It was the kind of morning that would’ve slipped into the pile of all the other forgettable Saturdays if not for one impulsive, mildly terrible idea.
The three of us—lifelong friends, shaped by countless adventures and ill-advised plans—decided to go fishing. I can’t remember why. None of us fished—or liked fish, really. Our plans were typically more aligned with marathon Sega sessions of Joe Montana Football or basketball games that left us gasping for breath and dignity.
Yet there we were, casting lines into murky water, fully expecting to reel in either a tangle of weeds or, if we were particularly unlucky, a hook stuck in someone’s finger and a long day at the ER.
Life’s like that sometimes. You’re fishing, hoping for something big, but more often than not, you hook yourself instead. That was our friendship that day: the kind that leaves you reeling with a barb through your finger, wondering if you’re better off cutting bait.
We used to be inseparable, the kind of friends who swore blood oaths in elementary school—mostly over things like who’d get the last slice of pizza or to defend each other’s honor during lunchtime sessions of “Fox Across the River.”
But then junior high happened, and with it, a tidal wave of acne, puberty, and popularity contests that left us scrambling for survival.
It’s like the whole world got flipped, and suddenly recess wasn’t about who could jump the highest on the swing, but who could successfully navigate the social pecking order without becoming lunchroom roadkill.
We took turns sinking each other, of course. Secrets were spilled, alliances shifted, and there were moments we’d swear we were better off without each other. One of us was dealing with his parents’ divorce, which back then felt less like an unfortunate event and more like an impossible balancing act—trying to keep it together at home while also trying to stay afloat in the chaos of school.
None of us were okay, and we had no idea what to do about it.
So, naturally, we went fishing. A terrible plan, hatched at the last minute, that none of us really understood. Maybe it was our awkward way of trying to mend the wounds. Or maybe we just couldn’t think of anything better to do.
Armed with rusty fishing rods and optimism that outstripped our skills, we sat in silence by the bay. Not because we were deep in thought or anything, but because teenage boys are notoriously bad at talking about feelings. Or anything, really. Instead, we listened to the birds, the water, the distant hum of cars.
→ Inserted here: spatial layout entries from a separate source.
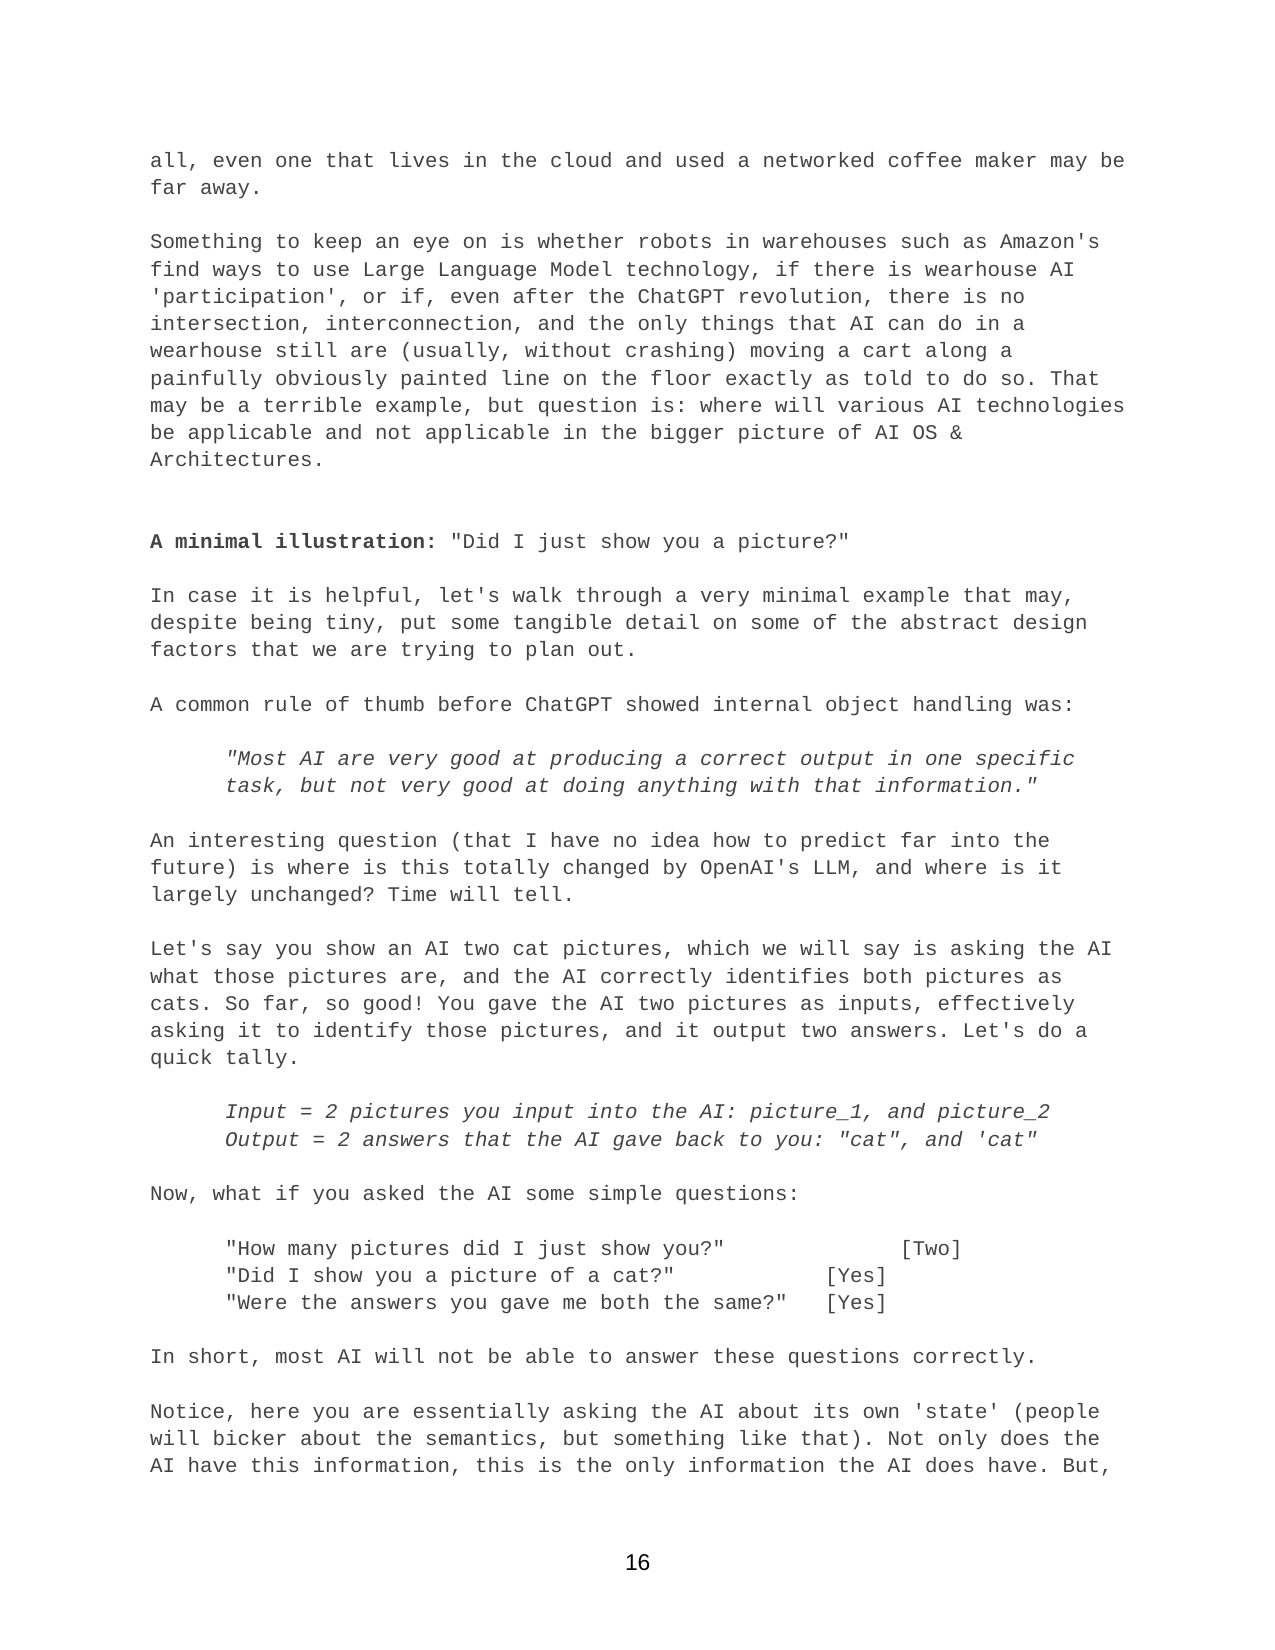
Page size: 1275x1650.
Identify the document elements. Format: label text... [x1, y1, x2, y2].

text Now, what if you asked the AI some simple questions: [150, 1183, 1125, 1207]
text "How many pictures did I just show you?" [Two] [225, 1237, 1125, 1261]
text In short, most AI will not be able to answer these questions correctly. [150, 1346, 1125, 1370]
text "Did I show you a picture of a cat?" [Yes] [225, 1265, 1125, 1288]
text A common rule of thumb before ChatGPT showed internal object handling was: [150, 694, 1125, 717]
text "Most AI are very good at producing a correct output in one specific task, but not very good at doing anything with that information." [225, 748, 1125, 799]
text In case it is helpful, let's walk through a very minimal example that may, despite being tiny, put some tangible detail on some of the abstract design factors that we are trying to plan out. [150, 585, 1125, 663]
text Input = 2 pictures you input into the AI: picture_1, and picture_2 [225, 1102, 1125, 1125]
text An interesting question (that I have no idea how to predict far into the future) is where is this totally changed by OpenAI's LLM, and where is it largely unchanged? Time will tell. [150, 830, 1125, 908]
text A minimal illustration: "Did I just show you a picture?" [150, 531, 1125, 554]
text Notice, here you are essentially asking the AI about its own 'state' (people will bicker about the semantics, but something like that). Not only does the AI have this information, this is the only information the AI does have. But, [150, 1401, 1125, 1479]
text all, even one that lives in the cloud and used a networked coffee maker may be far away. [150, 150, 1125, 201]
text Something to keep an eye on is whether robots in warehouses such as Amazon's find ways to use Large Language Model technology, if there is wearhouse AI 'participation', or if, even after the ChatGPT revolution, there is no intersection, interconnection, and the only things that AI can do in a wearhouse still are (usually, without crashing) moving a cart along a painfully obviously painted line on the floor exactly as told to do so. That may be a terrible example, but question is: where will various AI technologies be applicable and not applicable in the bigger picture of AI OS & Architectures. [150, 232, 1125, 473]
text "Were the answers you gave me both the same?" [Yes] [225, 1292, 1125, 1316]
text Output = 2 answers that the AI gave back to you: "cat", and 'cat" [225, 1129, 1125, 1152]
text Let's say you show an AI two cat pictures, which we will say is asking the AI what those pictures are, and the AI correctly identifies both pictures as cats. So far, so good! You gave the AI two pictures as inputs, effectively asking it to identify those pictures, and it output two answers. Let's do a quick tally. [150, 938, 1125, 1071]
And in that quiet, something shifted.
We weren’t catching any fish (obviously), but we were catching something else. A sense of calm, maybe, or the realization that even if we were all flailing in the same chaotic sea, we were still in the same boat. We were lifelong friends, bound by years of inside jokes and questionable decisions, now awkwardly navigating some rough waters, like we’d forgotten how to swim.
That trip became a silent truce, the kind where no one apologizes out loud, but somehow everyone knows the score has been settled. It was the day we realized, not in so many words, that whatever storms had come between us, we weren’t going to sink each other.
Looking back, it wasn’t the fishing that mattered, but the act of showing up. Sometimes friendships aren’t about constant laughter or avoiding the rough patches—they’re about being there when the lines get tangled.
Now, fast forward a few decades. We’re older, and arguably no wiser. The world has spun on, but we’re still as close as ever. And every now and then, when we gather—usually for weddings or just because—someone brings up the fishing trip. No one remembers who suggested it, or how long we stayed. But we all remember the silence, the camaraderie, and the unspoken truth that we’d walked away with something far more valuable than a few fish.
And that’s the thing about life: it rarely makes sense while you’re in the thick of it. The meaning comes later, in those quiet moments when you’re left holding memories instead of fish. If you’re lucky, every once in a while, you reel in something that endures—like friends who stick around, through every snag and storm—long after the lines have drifted and disappeared.